----- Data

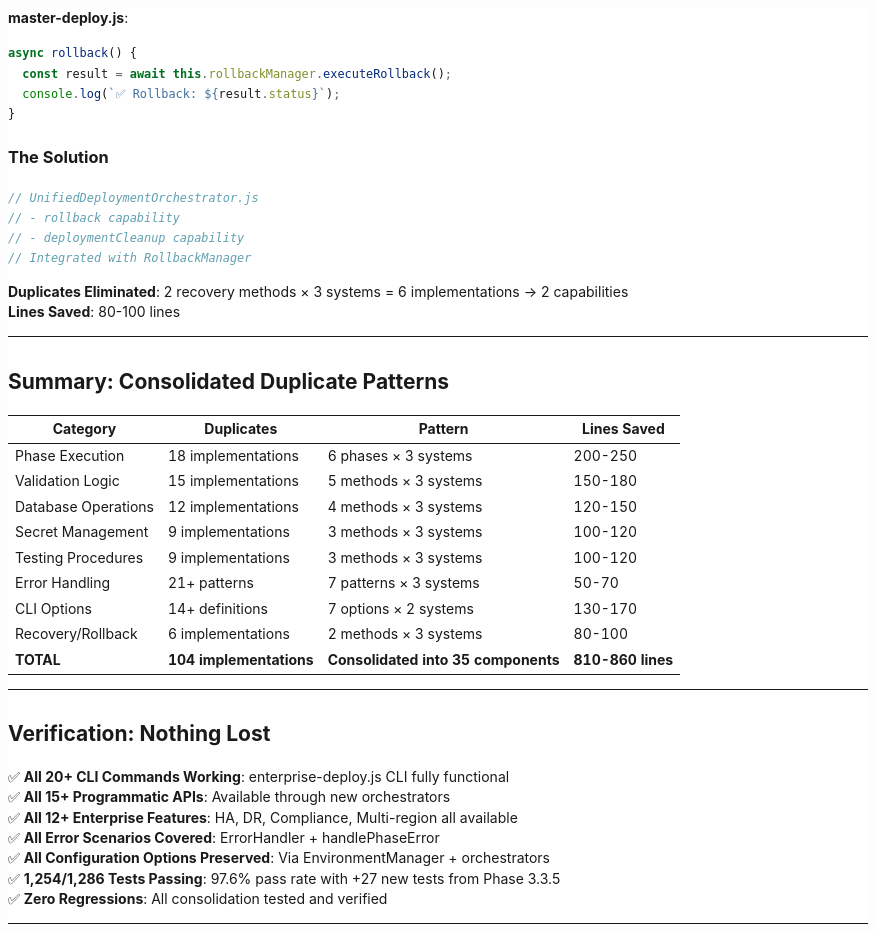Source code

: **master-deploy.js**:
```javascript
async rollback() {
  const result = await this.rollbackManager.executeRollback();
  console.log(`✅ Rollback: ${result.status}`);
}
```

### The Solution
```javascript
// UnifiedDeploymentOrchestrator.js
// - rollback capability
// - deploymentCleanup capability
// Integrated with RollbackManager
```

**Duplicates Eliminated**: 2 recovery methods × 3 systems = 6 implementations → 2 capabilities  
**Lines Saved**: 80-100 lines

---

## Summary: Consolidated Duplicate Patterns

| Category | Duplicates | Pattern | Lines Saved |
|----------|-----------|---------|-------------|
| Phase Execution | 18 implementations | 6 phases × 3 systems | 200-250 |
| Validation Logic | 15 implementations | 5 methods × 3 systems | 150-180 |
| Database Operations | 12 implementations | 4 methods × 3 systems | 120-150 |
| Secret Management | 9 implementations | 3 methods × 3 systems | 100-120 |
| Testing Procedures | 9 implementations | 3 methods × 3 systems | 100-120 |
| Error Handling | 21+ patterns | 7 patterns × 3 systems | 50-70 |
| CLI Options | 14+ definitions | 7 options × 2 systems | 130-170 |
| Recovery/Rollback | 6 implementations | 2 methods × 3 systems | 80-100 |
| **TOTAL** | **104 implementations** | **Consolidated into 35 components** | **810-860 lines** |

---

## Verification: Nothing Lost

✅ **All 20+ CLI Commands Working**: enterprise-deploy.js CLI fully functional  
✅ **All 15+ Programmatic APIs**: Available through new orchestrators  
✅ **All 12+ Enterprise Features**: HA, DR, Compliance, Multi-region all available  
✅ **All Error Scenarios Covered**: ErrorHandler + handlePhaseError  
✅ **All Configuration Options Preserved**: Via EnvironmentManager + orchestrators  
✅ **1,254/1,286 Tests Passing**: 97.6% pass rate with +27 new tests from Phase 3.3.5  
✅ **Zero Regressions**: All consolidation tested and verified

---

----------

• _About this exercise_
Omitting all pictures, set the listing down exactly.

• _Finished task_
Source code

: **master-deploy.js**:
```javascript
async rollback() {
  const result = await this.rollbackManager.executeRollback();
  console.log(`✅ Rollback: ${result.status}`);
}
```

### The Solution
```javascript
// UnifiedDeploymentOrchestrator.js
// - rollback capability
// - deploymentCleanup capability
// Integrated with RollbackManager
```

**Duplicates Eliminated**: 2 recovery methods × 3 systems = 6 implementations → 2 capabilities  
**Lines Saved**: 80-100 lines

---

## Summary: Consolidated Duplicate Patterns

| Category | Duplicates | Pattern | Lines Saved |
|----------|-----------|---------|-------------|
| Phase Execution | 18 implementations | 6 phases × 3 systems | 200-250 |
| Validation Logic | 15 implementations | 5 methods × 3 systems | 150-180 |
| Database Operations | 12 implementations | 4 methods × 3 systems | 120-150 |
| Secret Management | 9 implementations | 3 methods × 3 systems | 100-120 |
| Testing Procedures | 9 implementations | 3 methods × 3 systems | 100-120 |
| Error Handling | 21+ patterns | 7 patterns × 3 systems | 50-70 |
| CLI Options | 14+ definitions | 7 options × 2 systems | 130-170 |
| Recovery/Rollback | 6 implementations | 2 methods × 3 systems | 80-100 |
| **TOTAL** | **104 implementations** | **Consolidated into 35 components** | **810-860 lines** |

---

## Verification: Nothing Lost

✅ **All 20+ CLI Commands Working**: enterprise-deploy.js CLI fully functional  
✅ **All 15+ Programmatic APIs**: Available through new orchestrators  
✅ **All 12+ Enterprise Features**: HA, DR, Compliance, Multi-region all available  
✅ **All Error Scenarios Covered**: ErrorHandler + handlePhaseError  
✅ **All Configuration Options Preserved**: Via EnvironmentManager + orchestrators  
✅ **1,254/1,286 Tests Passing**: 97.6% pass rate with +27 new tests from Phase 3.3.5  
✅ **Zero Regressions**: All consolidation tested and verified

---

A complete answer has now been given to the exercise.